Table 1. Tabu search with initial scheduling via FIFO compared with the LB_TNDMO.

	Day1	Day2	Day3	Day4	Day5
NMO	369	66	94	123	121
TMO	369	393	402	508	594
FMO	42	85	17	35	56
FDMO	34	54	9	34	48
TNDMO	63	61	21	40	50
LBTNDMO	63	61	21	40	50

and

Table 2. Tabu search with initial scheduling via EDD compared with the LB_TNDMO.

	Day1	Day2	Day3	Day4	Day5
NMO	369	66	94	123	121
TMO	369	397	451	557	655
FMO	38	40	17	23	48
FDMO	27	37	13	20	41
TNDMO	71	81	53	65	84
LBTNDMO	63	68	45	60	84

. The scheduling approach with FIFO initialization reaches the LBTNDMO every day, whereas EDD initialization is not promising. More detailed evaluations of TEECD, TEDD, and TNDMO with FIFO and EDD initializations are also conducted.

Table 3. Comparison results between the FIFO, our method and bound (% is the comparison with the bound).

	Day1			Day2			Day3			Day4			Day5
	TEECD	TEDD	TNDMO	TEECD	TEDD	TNDMO	TEECD	TEDD	TNDMO	TEECD	TEDD	TNDMO	TEECD	TEDD	TNDMO
FIFO	4524 (−12%)	1230 (18%)	86 (37%)	5114 (−11%)	1029 (17%)	67 (10%)	5869 (−12%)	572 (24%)	30 (43%)	7623 (−14%)	883 (17%)	43 (8%)	9144 (−13%)	876 (34%)	54 (8%)
Our method	4312 (−16%)	1079 (3%)	63 (0%)	4950 (−14%)	898 (2%)	61 (0%)	5509 (−18%)	475 (3%)	21 (0%)	7420 (−16%)	758 (1%)	40 (0%)	8737 (−17%)	655 (0%)	50 (0%)
Bound	5113	1043	63	5739	882	61	6682	463	21	8877	752	40	10510	653	50

demonstrates the FIFO scheduling and the proposed scheduling with FIFO initialization. Directly applying FIFO for scheduling does not provide good results, while the proposed method achieves good performance in TEDD and TNDMO. In

Table 4. Comparison results between the EDD, our method and bound (% is the comparison with the bound).

	Day1			Day2			Day3			Day4			Day5
	TEECD	TEDD	TNDMO	TEECD	TEDD	TNDMO	TEECD	TEDD	TNDMO	TEECD	TEDD	TNDMO	TEECD	TEDD	TNDMO
EDD	4193 (−18%)	1154 (11%)	95 (51%)	4704 (−17%)	1146 (13%)	97 (43%)	5595 (−19%)	751 (28%)	80 (78%)	7488 (−18%)	819 (18%)	90 (50%)	8877 (−17%)	939 (24%)	109 (30%)
Our method	4399 (−14%)	1131 (8%)	71 (13%)	4669 (−18%)	1085 (7%)	81 (19%)	5511 (−20%)	657 (12%)	53 (18%)	7428 (−18%)	860 (8%)	65 (5%)	8779 (−18%)	814 (7%)	84 (0%)
Bound	5113	1043	63	5668	1015	68	6893	585	45	9088	692	60	10721	760	84

, we employ EDD and the proposed method with EDD initialization for comparison.
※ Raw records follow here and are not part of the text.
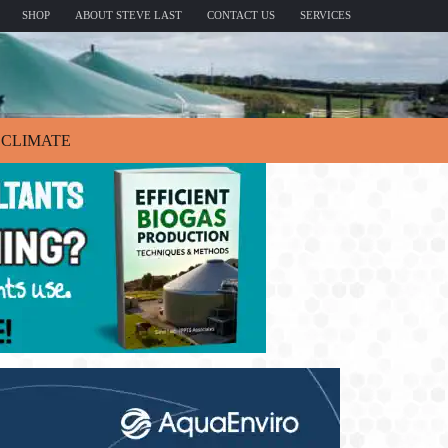
SHOP
ABOUT STEVE LAST
CONTACT US
SERVICES
CLIMATE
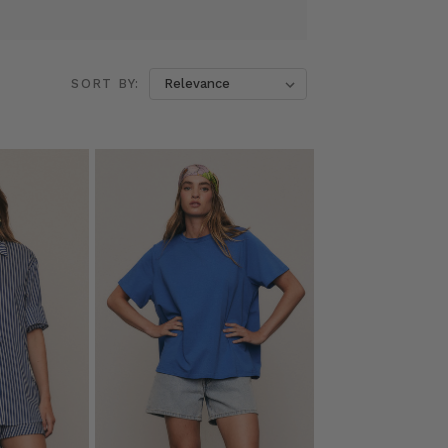
SORT BY:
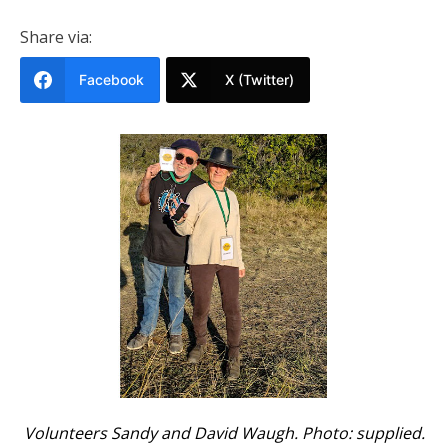
Share via:
Facebook
X (Twitter)
Volunteers Sandy and David Waugh. Photo: supplied.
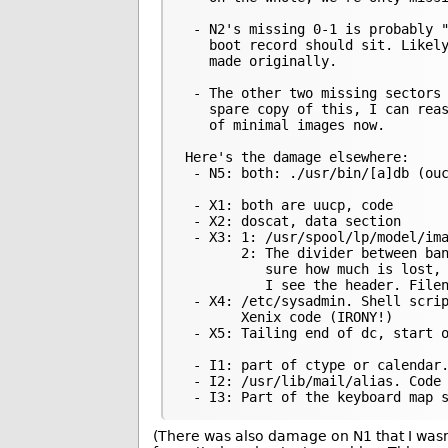
 - N2's missing 0-1 is probably "
   boot record should sit. Likely
   made originally.

 - The other two missing sectors 
   spare copy of this, I can reas
   of minimal images now.

Here's the damage elsewhere:

 - N5: both: ./usr/bin/[a]db (ouc
 - X1: both are uucp, code

 - X2: doscat, data section

 - X3: 1: /usr/spool/lp/model/ima
       2: The divider between ban
          sure how much is lost, 
          I see the header. Filen
 - X4: /etc/sysadmin. Shell scrip
       Xenix code (IRONY!)

 - X5: Tailing end of dc, start o
 - I1: part of ctype or calendar.
 - I2: /usr/lib/mail/alias. Code

(There was also damage on N1 that I wasn’t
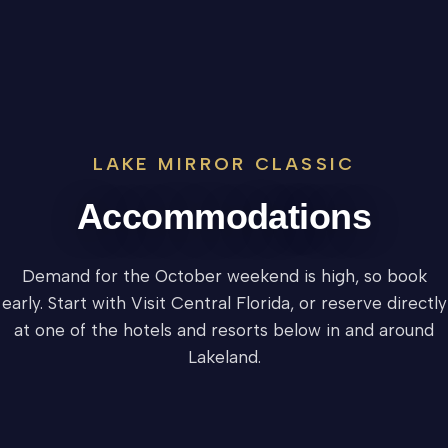
LAKE MIRROR CLASSIC
Accommodations
Demand for the October weekend is high, so book
early. Start with Visit Central Florida, or reserve directly
at one of the hotels and resorts below in and around
Lakeland.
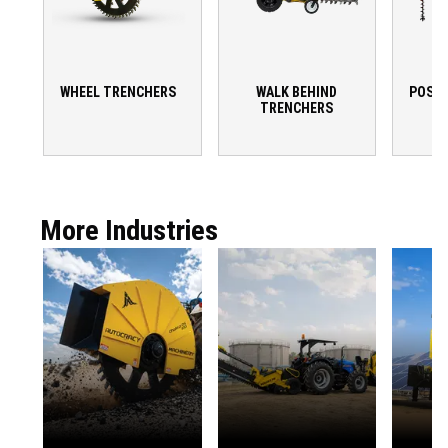
WHEEL TRENCHERS
WALK BEHIND
POST 
TRENCHERS
More Industries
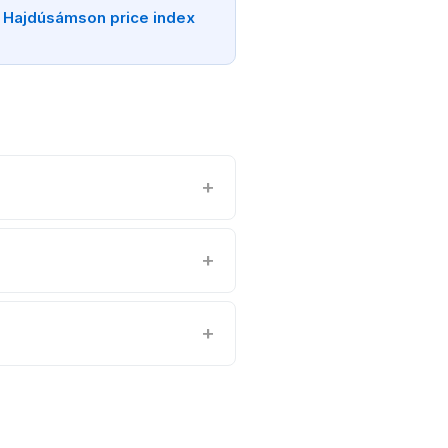
 Hajdúsámson price index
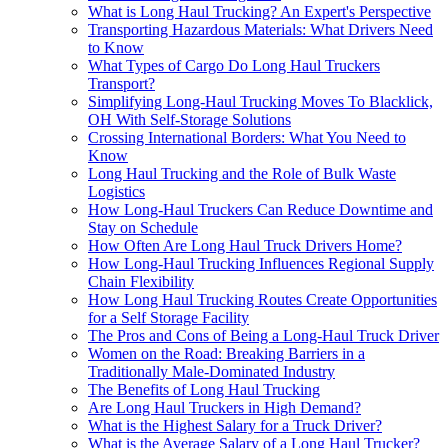
What is Long Haul Trucking? An Expert's Perspective
Transporting Hazardous Materials: What Drivers Need
to Know
What Types of Cargo Do Long Haul Truckers
Transport?
Simplifying Long-Haul Trucking Moves To Blacklick,
OH With Self-Storage Solutions
Crossing International Borders: What You Need to
Know
Long Haul Trucking and the Role of Bulk Waste
Logistics
How Long-Haul Truckers Can Reduce Downtime and
Stay on Schedule
How Often Are Long Haul Truck Drivers Home?
How Long-Haul Trucking Influences Regional Supply
Chain Flexibility
How Long Haul Trucking Routes Create Opportunities
for a Self Storage Facility
The Pros and Cons of Being a Long-Haul Truck Driver
Women on the Road: Breaking Barriers in a
Traditionally Male-Dominated Industry
The Benefits of Long Haul Trucking
Are Long Haul Truckers in High Demand?
What is the Highest Salary for a Truck Driver?
What is the Average Salary of a Long Haul Trucker?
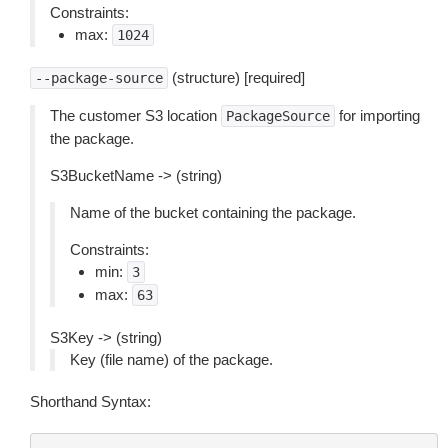
Constraints:
max:
1024
(structure) [required]
--package-source
The customer S3 location
for importing
PackageSource
the package.
S3BucketName -> (string)
Name of the bucket containing the package.
Constraints:
min:
3
max:
63
S3Key -> (string)
Key (file name) of the package.
Shorthand Syntax:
Directly applying EDD for scheduling does not achieve good performance either, but the FIFO scheduling outperforms EDD scheduling. Similarly, the proposed method with FIFO initialization is better than EDD initialization. In conclusion, the proposed method works better in terms of TEDD and TNDMO, though there is still room to improve the values of the TEECD.

5. Conclusions

We present a Tabu search schedule based on swapping the manufacturing orders. We conduct empirical studies in the aerospace industry with FIFO and EDD initializations. The proposed approach achieves good performance with regard to minimizing the total expected delay days and the total number of delayed manufacturing orders. In future work, we will focus on the improvement of the total expected early completion days and also expand our method to different work centers to evaluate its effectiveness and robustness.